This is a novel about a small-town man, Deven, who gets the opportunity to go interview his hero, the great poet Nur, the greatest living Urdu poet. Having always loved Urdu poetry and missed the chance to be an Urdu language professor, he is charmed into going to Delhi the big city. Even though he shrinks at the idea of possibly being exploited by his sharp and selfish friend Murad, the dream of meeting Nur draws him on. So he sets off on a number of adventures on Sundays, the one free day that he should have spent with his wife and son.
What Deven finds at his hero's house is misery and confusion. Having sunk into a senile old age, surrounded by fawning sycophants, married to a younger calculating wife who wants to use his glory to win herself fame, Nur is not what he once was. Or perhaps he always was this.
Deven, a shrinking and weak man, is somehow drawn to this old poet, wishing to help and protect him even as he cannot defend himself. Perhaps it is the tie of Urdu poetry that he remembers from his treasured times as a child with his father.
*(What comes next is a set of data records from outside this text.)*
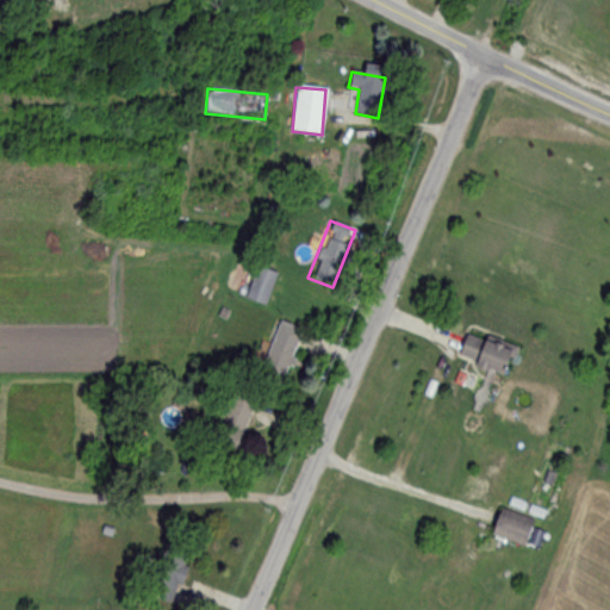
[(244,297),(265,305),(278,273),(257,266),(244,297)]
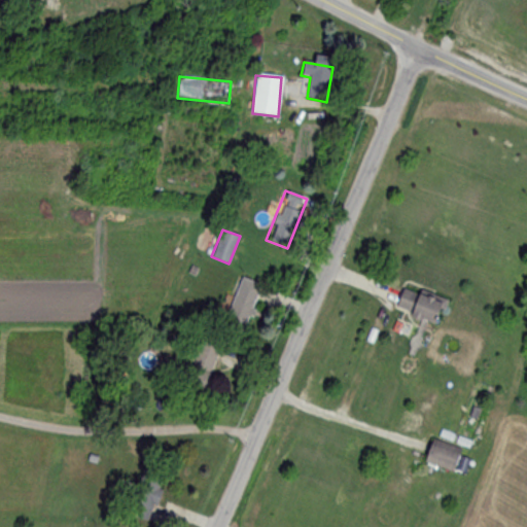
[(261,286),(241,276),(222,317),(243,326),(261,286)]
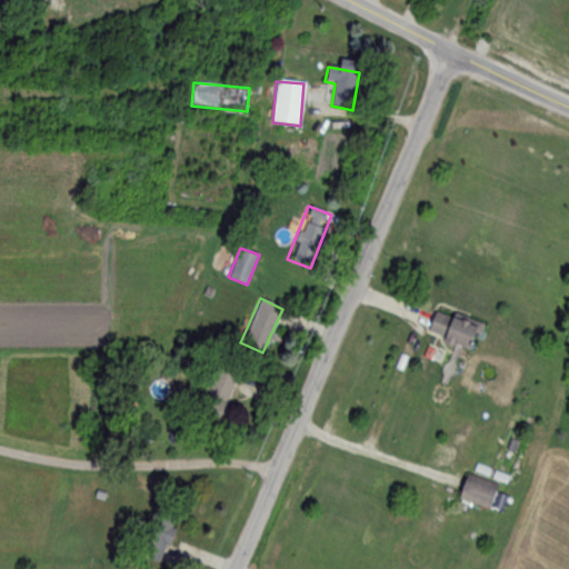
[(477,325),(433,310),(426,333),(469,348),(477,325)]
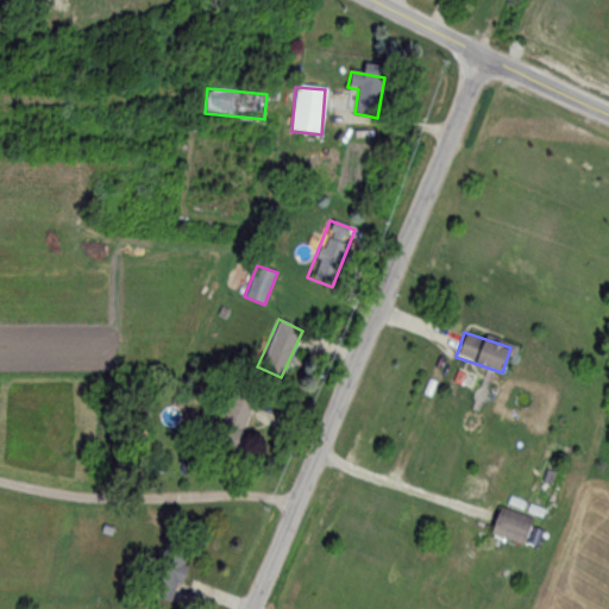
[(213,431),(231,443),(255,407),(237,395),(213,431)]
In order to save the name and works of Nur for posterity, he decides to record his voice on tape for his small-town university. In the process Deven is exploited monetarily and emotionally, where Nur's family and hangers on demand money to keep themselves happy, Murad refuses to pay him for submissions to his self-proclaimed literary magazine. His wife Sarla is indignant at his time away, his fellow professors think he is having an affair in Delhi or push him to get a taping of Nur's voice. The saddest part is the result of the sessions. Drunk and encouraged by his admirers who follow him along to the sessions, Nur offers nothing new or novel.